• **Input material**:

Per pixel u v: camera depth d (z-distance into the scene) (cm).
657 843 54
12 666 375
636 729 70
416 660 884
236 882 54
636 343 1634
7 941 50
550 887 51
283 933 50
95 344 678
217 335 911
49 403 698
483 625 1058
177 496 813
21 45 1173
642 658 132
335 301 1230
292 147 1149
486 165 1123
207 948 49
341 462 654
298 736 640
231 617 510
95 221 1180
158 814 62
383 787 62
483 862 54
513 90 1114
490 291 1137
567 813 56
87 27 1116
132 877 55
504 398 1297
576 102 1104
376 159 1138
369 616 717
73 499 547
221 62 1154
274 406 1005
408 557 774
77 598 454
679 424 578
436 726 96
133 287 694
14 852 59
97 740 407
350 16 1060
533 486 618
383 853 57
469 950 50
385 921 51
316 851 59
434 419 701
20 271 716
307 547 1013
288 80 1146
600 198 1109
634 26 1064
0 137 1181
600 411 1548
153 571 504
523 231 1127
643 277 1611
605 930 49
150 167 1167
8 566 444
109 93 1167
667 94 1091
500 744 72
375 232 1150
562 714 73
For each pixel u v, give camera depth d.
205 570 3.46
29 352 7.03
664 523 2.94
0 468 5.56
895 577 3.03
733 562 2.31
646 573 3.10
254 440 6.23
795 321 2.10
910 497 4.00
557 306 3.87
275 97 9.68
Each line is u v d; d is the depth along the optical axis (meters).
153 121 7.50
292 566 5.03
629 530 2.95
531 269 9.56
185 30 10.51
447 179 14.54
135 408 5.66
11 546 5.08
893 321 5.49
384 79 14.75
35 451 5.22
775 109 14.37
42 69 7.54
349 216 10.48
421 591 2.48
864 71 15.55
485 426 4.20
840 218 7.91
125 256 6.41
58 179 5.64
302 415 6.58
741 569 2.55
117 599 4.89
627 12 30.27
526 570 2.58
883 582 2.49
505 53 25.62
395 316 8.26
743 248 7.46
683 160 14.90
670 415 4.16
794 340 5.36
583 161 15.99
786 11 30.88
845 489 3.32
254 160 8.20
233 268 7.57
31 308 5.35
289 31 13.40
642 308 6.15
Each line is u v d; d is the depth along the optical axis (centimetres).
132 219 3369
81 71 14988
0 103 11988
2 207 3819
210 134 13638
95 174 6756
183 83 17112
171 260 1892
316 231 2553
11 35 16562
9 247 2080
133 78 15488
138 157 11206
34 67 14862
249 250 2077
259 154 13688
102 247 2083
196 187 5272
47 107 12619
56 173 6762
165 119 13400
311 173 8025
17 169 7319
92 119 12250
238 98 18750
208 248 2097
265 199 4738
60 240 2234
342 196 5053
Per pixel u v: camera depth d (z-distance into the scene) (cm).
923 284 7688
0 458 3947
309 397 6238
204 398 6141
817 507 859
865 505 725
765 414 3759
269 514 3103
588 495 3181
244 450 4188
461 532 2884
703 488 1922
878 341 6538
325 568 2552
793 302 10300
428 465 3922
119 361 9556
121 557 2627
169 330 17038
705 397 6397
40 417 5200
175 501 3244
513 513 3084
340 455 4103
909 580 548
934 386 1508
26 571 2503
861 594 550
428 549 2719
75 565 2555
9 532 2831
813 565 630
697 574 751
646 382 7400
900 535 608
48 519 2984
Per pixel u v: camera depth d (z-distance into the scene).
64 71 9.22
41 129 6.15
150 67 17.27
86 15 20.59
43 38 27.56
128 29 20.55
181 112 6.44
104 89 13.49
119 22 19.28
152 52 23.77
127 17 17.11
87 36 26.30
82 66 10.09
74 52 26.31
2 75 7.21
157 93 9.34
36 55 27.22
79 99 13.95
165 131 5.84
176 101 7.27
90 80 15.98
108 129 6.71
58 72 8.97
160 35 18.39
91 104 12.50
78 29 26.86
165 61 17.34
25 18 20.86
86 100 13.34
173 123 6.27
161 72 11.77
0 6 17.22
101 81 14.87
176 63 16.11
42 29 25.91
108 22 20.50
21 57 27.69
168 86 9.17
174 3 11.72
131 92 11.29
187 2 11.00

• **Directions**: Count each line above in which the string "along" appears, then state only the total.

• **Result of the task**: 2